Records supplied:
+===+
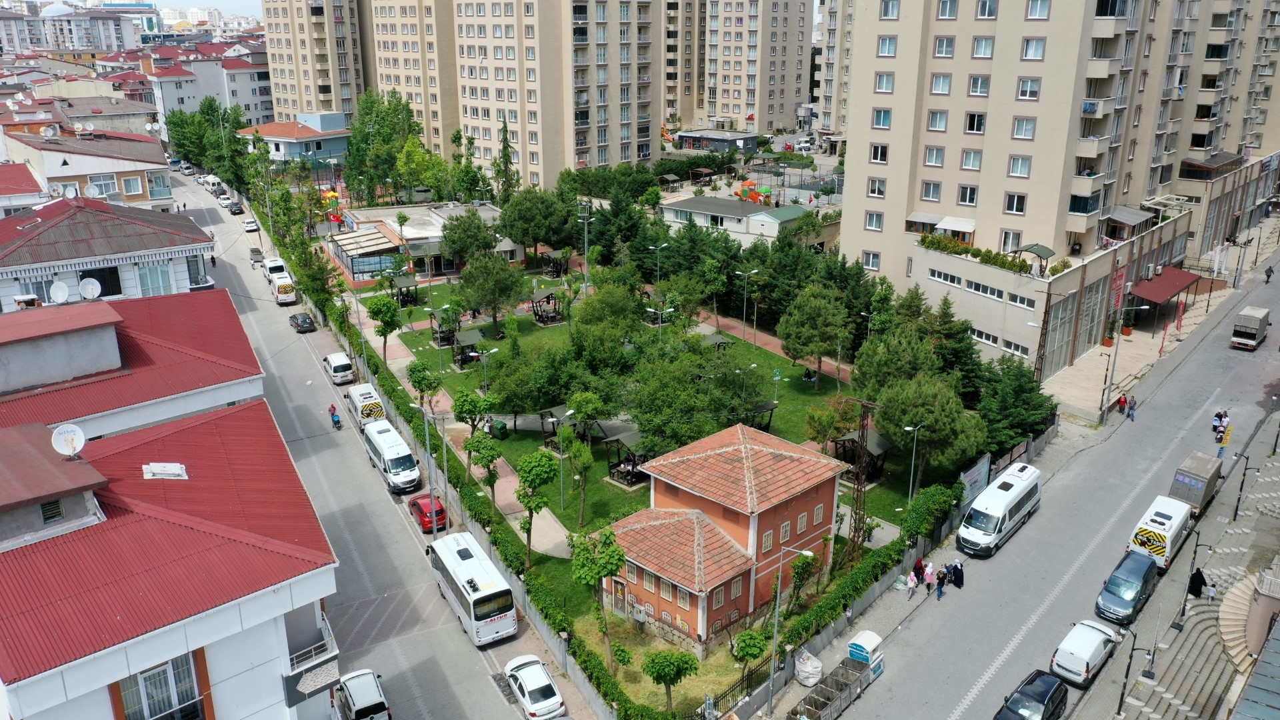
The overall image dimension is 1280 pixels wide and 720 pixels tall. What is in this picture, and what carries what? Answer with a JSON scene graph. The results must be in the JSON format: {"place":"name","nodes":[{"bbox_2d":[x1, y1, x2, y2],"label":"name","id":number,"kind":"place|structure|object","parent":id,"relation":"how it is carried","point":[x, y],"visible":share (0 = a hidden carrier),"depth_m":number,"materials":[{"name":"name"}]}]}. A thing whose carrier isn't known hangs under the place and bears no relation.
{"place":"outdoors","nodes":[
{"label":"outdoors","id":0,"kind":"place"},
{"bbox_2d":[0,0,145,54],"label":"distant building","id":1,"kind":"structure","parent":0,"point":[84,42],"materials":[{"name":"white paint"}]},
{"bbox_2d":[0,128,175,210],"label":"building","id":2,"kind":"structure","parent":0,"point":[165,195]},
{"bbox_2d":[40,124,59,138],"label":"satellite dish","id":3,"kind":"object","parent":2,"relation":"on","point":[49,131],"visible":0.98,"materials":[{"name":"white"}]},
{"bbox_2d":[86,174,118,196],"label":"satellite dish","id":4,"kind":"structure","parent":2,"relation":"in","point":[96,191],"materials":[{"name":"white metal"}]},
{"bbox_2d":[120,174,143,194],"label":"window","id":5,"kind":"structure","parent":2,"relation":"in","point":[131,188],"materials":[{"name":"white"}]},
{"bbox_2d":[0,194,217,309],"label":"house","id":6,"kind":"structure","parent":0,"point":[29,234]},
{"bbox_2d":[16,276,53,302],"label":"window","id":7,"kind":"structure","parent":6,"relation":"in","point":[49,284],"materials":[{"name":"white"}]},
{"bbox_2d":[48,280,69,303],"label":"satellite dish","id":8,"kind":"object","parent":6,"relation":"attached to","point":[63,287],"visible":0.97,"depth_m":43.23,"materials":[{"name":"white metal"}]},
{"bbox_2d":[60,184,78,198],"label":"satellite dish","id":9,"kind":"object","parent":6,"relation":"on","point":[68,193],"visible":0.96,"depth_m":58.80,"materials":[{"name":"white metal"}]},
{"bbox_2d":[78,277,101,300],"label":"satellite dish","id":10,"kind":"object","parent":6,"relation":"attached to","point":[89,289],"visible":0.98,"depth_m":43.49,"materials":[{"name":"white"}]},
{"bbox_2d":[79,266,121,296],"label":"window","id":11,"kind":"structure","parent":6,"relation":"in","point":[82,277],"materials":[{"name":"black"}]},
{"bbox_2d":[136,262,173,296],"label":"window","id":12,"kind":"structure","parent":6,"relation":"in","point":[144,277],"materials":[{"name":"glass"}]},
{"bbox_2d":[0,288,266,440],"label":"building","id":13,"kind":"structure","parent":0,"point":[101,348],"depth_m":36.32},
{"bbox_2d":[0,396,343,719],"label":"white building","id":14,"kind":"structure","parent":0,"point":[207,435],"depth_m":23.98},
{"bbox_2d":[40,498,65,522],"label":"window","id":15,"kind":"structure","parent":14,"relation":"in","point":[47,511],"depth_m":23.52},
{"bbox_2d":[50,423,85,459],"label":"satellite dish","id":16,"kind":"object","parent":14,"relation":"on","point":[73,433],"visible":0.98,"depth_m":26.38,"materials":[{"name":"white"}]},
{"bbox_2d":[117,650,203,719],"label":"window","id":17,"kind":"structure","parent":14,"relation":"in","point":[161,671],"depth_m":22.83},
{"bbox_2d":[142,462,187,478],"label":"roof hatch","id":18,"kind":"object","parent":14,"relation":"on","point":[179,471],"visible":0.97,"depth_m":27.39,"materials":[{"name":"white"}]},
{"bbox_2d":[284,610,339,702],"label":"balcony","id":19,"kind":"structure","parent":14,"relation":"attached to","point":[295,673],"depth_m":27.50,"materials":[{"name":"white metal"}]},
{"bbox_2d":[150,0,263,19],"label":"sky","id":20,"kind":"structure","parent":0,"point":[197,3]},
{"bbox_2d":[144,46,275,130],"label":"white building","id":21,"kind":"structure","parent":0,"point":[170,95],"materials":[{"name":"white"}]},
{"bbox_2d":[240,112,351,164],"label":"blue building","id":22,"kind":"structure","parent":0,"point":[327,145],"materials":[{"name":"blue paint"}]},
{"bbox_2d":[259,0,369,122],"label":"apartment tower","id":23,"kind":"structure","parent":0,"point":[299,106],"materials":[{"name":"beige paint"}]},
+===+
Each record must appear again exactly as written above, without its pictures.

The overall image dimension is 1280 pixels wide and 720 pixels tall. What is in this picture, and what carries what? Answer with a JSON scene graph. The results must be in the JSON format: {"place":"name","nodes":[{"bbox_2d":[x1, y1, x2, y2],"label":"name","id":number,"kind":"place|structure|object","parent":id,"relation":"how it is carried","point":[x, y],"visible":share (0 = a hidden carrier),"depth_m":number,"materials":[{"name":"name"}]}]}. A thing whose carrier isn't known hangs under the place and bears no relation.
{"place":"outdoors","nodes":[
{"label":"outdoors","id":0,"kind":"place"},
{"bbox_2d":[0,0,145,54],"label":"distant building","id":1,"kind":"structure","parent":0,"point":[84,42],"materials":[{"name":"white paint"}]},
{"bbox_2d":[0,128,175,210],"label":"building","id":2,"kind":"structure","parent":0,"point":[165,195]},
{"bbox_2d":[40,124,59,138],"label":"satellite dish","id":3,"kind":"object","parent":2,"relation":"on","point":[49,131],"visible":0.98,"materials":[{"name":"white"}]},
{"bbox_2d":[86,174,118,196],"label":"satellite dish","id":4,"kind":"structure","parent":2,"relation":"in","point":[96,191],"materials":[{"name":"white metal"}]},
{"bbox_2d":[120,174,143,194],"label":"window","id":5,"kind":"structure","parent":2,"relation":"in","point":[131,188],"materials":[{"name":"white"}]},
{"bbox_2d":[0,194,217,309],"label":"house","id":6,"kind":"structure","parent":0,"point":[29,234]},
{"bbox_2d":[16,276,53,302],"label":"window","id":7,"kind":"structure","parent":6,"relation":"in","point":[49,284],"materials":[{"name":"white"}]},
{"bbox_2d":[48,280,69,303],"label":"satellite dish","id":8,"kind":"object","parent":6,"relation":"attached to","point":[63,287],"visible":0.97,"depth_m":43.23,"materials":[{"name":"white metal"}]},
{"bbox_2d":[60,184,78,198],"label":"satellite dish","id":9,"kind":"object","parent":6,"relation":"on","point":[68,193],"visible":0.96,"depth_m":58.80,"materials":[{"name":"white metal"}]},
{"bbox_2d":[78,277,101,300],"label":"satellite dish","id":10,"kind":"object","parent":6,"relation":"attached to","point":[89,289],"visible":0.98,"depth_m":43.49,"materials":[{"name":"white"}]},
{"bbox_2d":[79,266,121,296],"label":"window","id":11,"kind":"structure","parent":6,"relation":"in","point":[82,277],"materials":[{"name":"black"}]},
{"bbox_2d":[136,262,173,296],"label":"window","id":12,"kind":"structure","parent":6,"relation":"in","point":[144,277],"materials":[{"name":"glass"}]},
{"bbox_2d":[0,288,266,440],"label":"building","id":13,"kind":"structure","parent":0,"point":[101,348],"depth_m":36.32},
{"bbox_2d":[0,396,343,719],"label":"white building","id":14,"kind":"structure","parent":0,"point":[207,435],"depth_m":23.98},
{"bbox_2d":[40,498,65,522],"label":"window","id":15,"kind":"structure","parent":14,"relation":"in","point":[47,511],"depth_m":23.52},
{"bbox_2d":[50,423,85,459],"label":"satellite dish","id":16,"kind":"object","parent":14,"relation":"on","point":[73,433],"visible":0.98,"depth_m":26.38,"materials":[{"name":"white"}]},
{"bbox_2d":[117,650,203,719],"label":"window","id":17,"kind":"structure","parent":14,"relation":"in","point":[161,671],"depth_m":22.83},
{"bbox_2d":[142,462,187,478],"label":"roof hatch","id":18,"kind":"object","parent":14,"relation":"on","point":[179,471],"visible":0.97,"depth_m":27.39,"materials":[{"name":"white"}]},
{"bbox_2d":[284,610,339,702],"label":"balcony","id":19,"kind":"structure","parent":14,"relation":"attached to","point":[295,673],"depth_m":27.50,"materials":[{"name":"white metal"}]},
{"bbox_2d":[150,0,263,19],"label":"sky","id":20,"kind":"structure","parent":0,"point":[197,3]},
{"bbox_2d":[144,46,275,130],"label":"white building","id":21,"kind":"structure","parent":0,"point":[170,95],"materials":[{"name":"white"}]},
{"bbox_2d":[240,112,351,164],"label":"blue building","id":22,"kind":"structure","parent":0,"point":[327,145],"materials":[{"name":"blue paint"}]},
{"bbox_2d":[259,0,369,122],"label":"apartment tower","id":23,"kind":"structure","parent":0,"point":[299,106],"materials":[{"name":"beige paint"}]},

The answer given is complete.